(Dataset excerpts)
◇ ◇ ◇
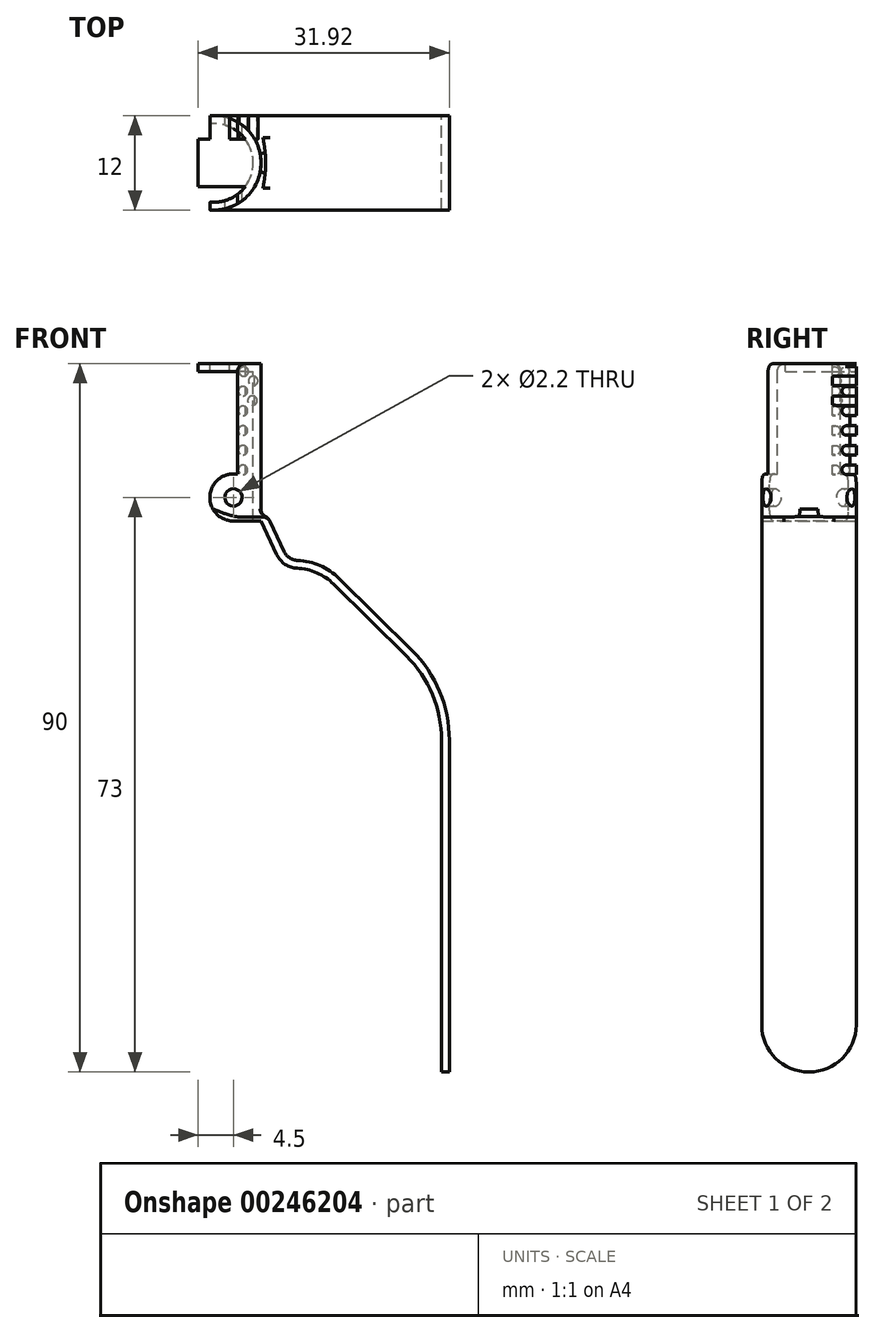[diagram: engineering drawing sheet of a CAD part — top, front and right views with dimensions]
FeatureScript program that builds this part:
annotation { "Feature Type Name" : "Feature", "Feature Type Description" : "" }
export const myFeature = defineFeature(function(context is Context, id is Id, definition is map)
    precondition{}
    {
        {
            var Q0;
            Q0=qCreatedBy(makeId("Front.planeOp"),FACE);
            var sketch = newSketch(context, id + "F0", { "sketchPlane" : qUnion([Q0])});
            skLineSegment(sketch, "E0", {"start": v(-3, 6) * mm, "end": v(-3, 20) * mm});
            skLineSegment(sketch, "E1", {"start": v(-3, 20) * mm, "end": v(0, 20) * mm});
            skLineSegment(sketch, "E2", {"start": v(0, 20) * mm, "end": v(0, 2.36) * mm});
            skLineSegment(sketch, "E3", {"start": v(0, 0) * mm, "end": v(-3.5, 0) * mm});
            skArc(sketch, "E4", {"start": v(-3.5, 0) * mm, "mid": v(-6.5, 3) * mm, "end": v(-3.5, 6) * mm});
            skLineSegment(sketch, "E5", {"start": v(-3.5, 6) * mm, "end": v(-3, 6) * mm});
            skLineSegment(sketch, "E6", {"start": v(0, 0) * mm, "end": v(2, -4.27) * mm});
            skArc(sketch, "E7", {"start": v(2, -4.27) * mm, "mid": v(3.05, -5.5) * mm, "end": v(4.6, -6) * mm});
            skArc(sketch, "E8", {"start": v(4.6, -6) * mm, "mid": v(7.1, -6.57) * mm, "end": v(9.22, -8.01) * mm});
            skLineSegment(sketch, "E9", {"start": v(9.22, -8.01) * mm, "end": v(18.47, -17.15) * mm});
            skArc(sketch, "E10", {"start": v(18.47, -17.15) * mm, "mid": v(21.76, -22.04) * mm, "end": v(22.92, -27.82) * mm});
            skLineSegment(sketch, "E11", {"start": v(22.92, -27.82) * mm, "end": v(22.92, -70) * mm});
            skLineSegment(sketch, "E12", {"start": v(0, 2.36) * mm, "end": v(2.62, -3.24) * mm});
            skLineSegment(sketch, "E13", {"start": v(9.92, -7.3) * mm, "end": v(19.17, -16.44) * mm});
            skArc(sketch, "E14", {"start": v(19.17, -16.44) * mm, "mid": v(22.68, -21.66) * mm, "end": v(23.92, -27.82) * mm});
            skLineSegment(sketch, "E15", {"start": v(23.92, -27.82) * mm, "end": v(23.92, -58.92) * mm});
            skArc(sketch, "E16", {"start": v(9.92, -7.3) * mm, "mid": v(7.5, -5.66) * mm, "end": v(4.63, -5) * mm});
            skArc(sketch, "E17", {"start": v(4.63, -5) * mm, "mid": v(3.6, -4.66) * mm, "end": v(2.9, -3.85) * mm});
            skLineSegment(sketch, "E18", {"start": v(2.9, -3.85) * mm, "end": v(2.62, -3.24) * mm});
            skLineSegment(sketch, "E19", {"start": v(23.92, -58.92) * mm, "end": v(23.92, -70) * mm});
            skLineSegment(sketch, "E20", {"start": v(22.92, -70) * mm, "end": v(23.92, -70) * mm});
            skCircle(sketch, "E21", {"center": v(-3.5, 3) * mm, "radius": 1.1 * mm});
            skSolve(sketch);
        }
        {
            var Q0;
            Q0=makeQuery(id+"F0.imprint","IMPRINT",FACE,{"disambiguationData":[TD([[makeQuery(id+"F0.imprint","IMPRINT",EDGE,{"derivedFrom":sQuery(id+"F0.wireOp",EDGE,"E0")}),-1.0]])]});
            extrude(context, id + "F1", {"entities" : qUnion([Q0]), "endBound" : BoundingType.SYMMETRIC, "depth" : 12 * mm});
        }
        {
            var Q0;
            Q0=makeQuery(id+"F1.opExtrude","CAP_EDGE",EDGE,{"disambiguationData":[OSD([sQuery(id+"F0.wireOp",EDGE,"E20")])],"isStart":false});
            var Q1;
            Q1=makeQuery(id+"F1.opExtrude","CAP_EDGE",EDGE,{"disambiguationData":[OSD([sQuery(id+"F0.wireOp",EDGE,"E20")])],"isStart":true});
            fillet(context, id + "F2", {"entities" : qUnion([Q0, Q1]), "radius" : 6 * mm, "tangentPropagation" : true, "allowEdgeOverflow" : false});
        }
        {
            var Q0;
            Q0=makeQuery(id+"F1.opExtrude","SWEPT_FACE",FACE,{"disambiguationData":[OSD([sQuery(id+"F0.wireOp",EDGE,"E1")])]});
            var sketch = newSketch(context, id + "F3", { "sketchPlane" : qUnion([Q0])});
            skArc(sketch, "E22", {"start": v(-6, -6) * mm, "mid": v(0, 0) * mm, "end": v(-6, 6) * mm});
            skLineSegment(sketch, "E23", {"start": v(1, -6) * mm, "end": v(-7.5, -6) * mm});
            skPoint(sketch, "E23.endSnap0", {"position": v(-1.5, -6) * mm});
            skLineSegment(sketch, "E24", {"start": v(1, 6) * mm, "end": v(-7.5, 6) * mm});
            skLineSegment(sketch, "E25", {"start": v(1, 6) * mm, "end": v(1, -6) * mm});
            skArc(sketch, "E26", {"start": v(-6, 5) * mm, "mid": v(-1, 0) * mm, "end": v(-6, -5) * mm});
            skLineSegment(sketch, "E27", {"start": v(-6, 5) * mm, "end": v(-7.5, 5) * mm});
            skLineSegment(sketch, "E28", {"start": v(-6, -5) * mm, "end": v(-7.5, -5) * mm});
            skLineSegment(sketch, "E29", {"start": v(-7.5, 5) * mm, "end": v(-7.5, -5) * mm});
            skSolve(sketch);
        }
        {
            var Q0;
            Q0 = qSketchRegion(id + "F3", true);
            extrude(context, id + "F4", {"entities" : qUnion([Q0]), "operationType" : NewBodyOperationType.REMOVE, "oppositeDirection" : true, "depth" : 19.5 * mm});
        }
        {
            var Q0;
            Q0=makeQuery(id+"F4.boolean.opBoolean","COPY",FACE,{"derivedFrom":makeQuery(id+"F4.opExtrude","CAP_FACE",FACE,{"disambiguationData":[OSD([sQuery(id+"F3.wireOp",EDGE,"E26"),sQuery(id+"F3.wireOp",EDGE,"E27"),sQuery(id+"F3.wireOp",EDGE,"E28"),sQuery(id+"F3.wireOp",EDGE,"E29")])],"isStart":false})});
            var sketch = newSketch(context, id + "F5", { "sketchPlane" : qUnion([Q0])});
            skArc(sketch, "E30", {"start": v(-5.16, -4.93) * mm, "mid": v(-1, 0) * mm, "end": v(-5.16, 4.93) * mm});
            skLineSegment(sketch, "E31", {"start": v(-5.16, 4.93) * mm, "end": v(-5.16, -4.93) * mm});
            skSolve(sketch);
        }
        {
            var Q0;
            Q0 = qSketchRegion(id + "F5", true);
            extrude(context, id + "F6", {"entities" : qUnion([Q0]), "operationType" : NewBodyOperationType.REMOVE, "oppositeDirection" : true, "depth" : 2 * mm});
        }
        {
            var Q0;
            Q0=makeQuery(id+"F1.opExtrude","SWEPT_FACE",FACE,{"disambiguationData":[OSD([sQuery(id+"F0.wireOp",EDGE,"E1")])]});
            var sketch = newSketch(context, id + "F7", { "sketchPlane" : qUnion([Q0])});
            skArc(sketch, "E32", {"start": v(-2, -3) * mm, "mid": v(-1, 0) * mm, "end": v(-2, 3) * mm});
            skLineSegment(sketch, "E33", {"start": v(-2, 3) * mm, "end": v(-8, 3) * mm});
            skLineSegment(sketch, "E34", {"start": v(-2, -3) * mm, "end": v(-8, -3) * mm});
            skLineSegment(sketch, "E35", {"start": v(-8, -3) * mm, "end": v(-8, 3) * mm});
            skSolve(sketch);
        }
        {
            var Q0;
            Q0 = qSketchRegion(id + "F7", true);
            extrude(context, id + "F8", {"entities" : qUnion([Q0]), "operationType" : NewBodyOperationType.ADD, "oppositeDirection" : true, "depth" : 1 * mm});
        }
        {
            var Q0;
            Q0=makeQuery(id+"F4.boolean.opBoolean","COPY",EDGE,{"derivedFrom":makeQuery(id+"F4.opExtrude","CAP_EDGE",EDGE,{"disambiguationData":[OSD([sQuery(id+"F3.wireOp",EDGE,"E22")])],"isStart":false})});
            fillet(context, id + "F9", {"entities" : qUnion([Q0]), "radius" : 1 * mm, "tangentPropagation" : true, "allowEdgeOverflow" : false});
        }
        {
            var Q0;
            Q0=makeQuery(id+"F4.boolean.opBoolean","INTERSECT",EDGE,{"derivedFrom":[makeQuery(id+"F1.opExtrude","SWEPT_FACE",FACE,{"disambiguationData":[OSD([sQuery(id+"F0.wireOp",EDGE,"E12"),sQuery(id+"F0.wireOp",EDGE,"E18")])]}),makeQuery(id+"F4.opExtrude","CAP_FACE",FACE,{"disambiguationData":[OSD([sQuery(id+"F3.wireOp",EDGE,"E22"),sQuery(id+"F3.wireOp",EDGE,"E23"),sQuery(id+"F3.wireOp",EDGE,"E24"),sQuery(id+"F3.wireOp",EDGE,"E25")])],"isStart":false})]});
            var Q1;
            Q1=makeQuery(id+"F9.opFillet","BLEND_EDGE",EDGE,{"blendedFrom":[makeQuery(id+"F4.boolean.opBoolean","COPY",EDGE,{"derivedFrom":makeQuery(id+"F4.opExtrude","CAP_EDGE",EDGE,{"disambiguationData":[OSD([sQuery(id+"F3.wireOp",EDGE,"E22")])],"isStart":false})}),makeQuery(id+"F1.opExtrude","SWEPT_FACE",FACE,{"disambiguationData":[OSD([sQuery(id+"F0.wireOp",EDGE,"E12"),sQuery(id+"F0.wireOp",EDGE,"E18")])]})],"blendedInto":[makeQuery(id+"F1.opExtrude","SWEPT_FACE",FACE,{"disambiguationData":[OSD([sQuery(id+"F0.wireOp",EDGE,"E12"),sQuery(id+"F0.wireOp",EDGE,"E18")])]})]});
            fillet(context, id + "F10", {"entities" : qUnion([Q0, Q1]), "radius" : 1 * mm, "tangentPropagation" : true, "allowEdgeOverflow" : false});
        }
        {
            var Q0;
            Q0=makeQuery(id+"F4.boolean.opBoolean","SPLIT",EDGE,{"disambiguationData":[OD(1.0)],"derivedFrom":makeQuery(id+"F1.opExtrude","SWEPT_EDGE",EDGE,{"disambiguationData":[OSD([sQuery(id+"F0.wireOp",EDGE,"E0"),sQuery(id+"F0.wireOp",EDGE,"E1")])]})});
            var Q1;
            Q1=makeQuery(id+"F4.boolean.opBoolean","SPLIT",EDGE,{"disambiguationData":[OD(0.0)],"derivedFrom":makeQuery(id+"F1.opExtrude","SWEPT_EDGE",EDGE,{"disambiguationData":[OSD([sQuery(id+"F0.wireOp",EDGE,"E0"),sQuery(id+"F0.wireOp",EDGE,"E1")])]})});
            fillet(context, id + "F11", {"entities" : qUnion([Q0, Q1]), "radius" : 1 * mm, "tangentPropagation" : true, "allowEdgeOverflow" : false});
        }
        {
            var Q0;
            Q0=qCreatedBy(makeId("Front.planeOp"),FACE);
            cPlane(context, id + "F12", {"entities" : qUnion([Q0]), "cplaneType" : CPlaneType.OFFSET, "offset" : 6 * mm, "oppositeDirection" : true, "width" : 150 * mm, "height" : 150 * mm});
        }
        {
            var Q0;
            Q0=qCreatedBy(id+"F12.planeOp",FACE);
            var sketch = newSketch(context, id + "F13", { "sketchPlane" : qUnion([Q0])});
            skCircle(sketch, "E36", {"center": v(-2.3, 9) * mm, "radius": 0.6 * mm});
            skCircle(sketch, "E37", {"center": v(-2.3, 14) * mm, "radius": 0.6 * mm});
            skCircle(sketch, "E38", {"center": v(-2.2, 19) * mm, "radius": 0.6 * mm});
            skCircle(sketch, "E39", {"center": v(-2.3, 16.5) * mm, "radius": 0.6 * mm});
            skCircle(sketch, "E40", {"center": v(-2.3, 11.5) * mm, "radius": 0.6 * mm});
            skCircle(sketch, "E41", {"center": v(-2.3, 6.5) * mm, "radius": 0.6 * mm});
            skLineSegment(sketch, "E42.bottom", {"start": v(-4, 20) * mm, "end": v(-6.5, 20) * mm});
            skLineSegment(sketch, "E42.top", {"start": v(-4, 19) * mm, "end": v(-6.5, 19) * mm});
            skLineSegment(sketch, "E42.left", {"start": v(-4, 20) * mm, "end": v(-4, 19) * mm});
            skLineSegment(sketch, "E42.right", {"start": v(-6.5, 20) * mm, "end": v(-6.5, 19) * mm});
            skCircle(sketch, "E43", {"center": v(-1, 17.8) * mm, "radius": 0.6 * mm});
            skCircle(sketch, "E44", {"center": v(-1.1, 15.3) * mm, "radius": 0.6 * mm});
            skSolve(sketch);
        }
        {
            var Q0;
            Q0 = qSketchRegion(id + "F13", true);
            var Q1;
            Q1=sQuery(id+"F13.wireOp",EDGE,"E38");
            var Q2;
            Q2=sQuery(id+"F13.wireOp",EDGE,"E39");
            var Q3;
            Q3=sQuery(id+"F13.wireOp",EDGE,"E37");
            var Q4;
            Q4=sQuery(id+"F13.wireOp",EDGE,"E40");
            var Q5;
            Q5=sQuery(id+"F13.wireOp",EDGE,"E36");
            var Q6;
            Q6=sQuery(id+"F13.wireOp",EDGE,"E41");
            var Q7;
            Q7=makeQuery(id+"F8.opExtrude","SWEPT_FACE",FACE,{"disambiguationData":[OSD([sQuery(id+"F7.wireOp",EDGE,"E33")])]});
            extrude(context, id + "F14", {"entities" : qUnion([Q0]), "operationType" : NewBodyOperationType.ADD, "surfaceEntities" : qUnion([Q1, Q2, Q3, Q4, Q5, Q6]), "endBound" : BoundingType.UP_TO_SURFACE, "endBoundEntityFace" : qUnion([Q7]), "depth" : 4 * mm});
        }
    });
◇ ◇ ◇
Work to complete:
Write out everything from the start of the entries down to and including the line that contains "v(3.05, -5.5) *". Leave the pictures out of your copy.

Solved exercise:
[diagram: engineering drawing sheet of a CAD part — top, front and right views with dimensions]
FeatureScript program that builds this part:
annotation { "Feature Type Name" : "Feature", "Feature Type Description" : "" }
export const myFeature = defineFeature(function(context is Context, id is Id, definition is map)
    precondition{}
    {
        {
            var Q0;
            Q0=qCreatedBy(makeId("Front.planeOp"),FACE);
            var sketch = newSketch(context, id + "F0", { "sketchPlane" : qUnion([Q0])});
            skLineSegment(sketch, "E0", {"start": v(-3, 6) * mm, "end": v(-3, 20) * mm});
            skLineSegment(sketch, "E1", {"start": v(-3, 20) * mm, "end": v(0, 20) * mm});
            skLineSegment(sketch, "E2", {"start": v(0, 20) * mm, "end": v(0, 2.36) * mm});
            skLineSegment(sketch, "E3", {"start": v(0, 0) * mm, "end": v(-3.5, 0) * mm});
            skArc(sketch, "E4", {"start": v(-3.5, 0) * mm, "mid": v(-6.5, 3) * mm, "end": v(-3.5, 6) * mm});
            skLineSegment(sketch, "E5", {"start": v(-3.5, 6) * mm, "end": v(-3, 6) * mm});
            skLineSegment(sketch, "E6", {"start": v(0, 0) * mm, "end": v(2, -4.27) * mm});
            skArc(sketch, "E7", {"start": v(2, -4.27) * mm, "mid": v(3.05, -5.5) * mm, "end": v(4.6, -6) * mm});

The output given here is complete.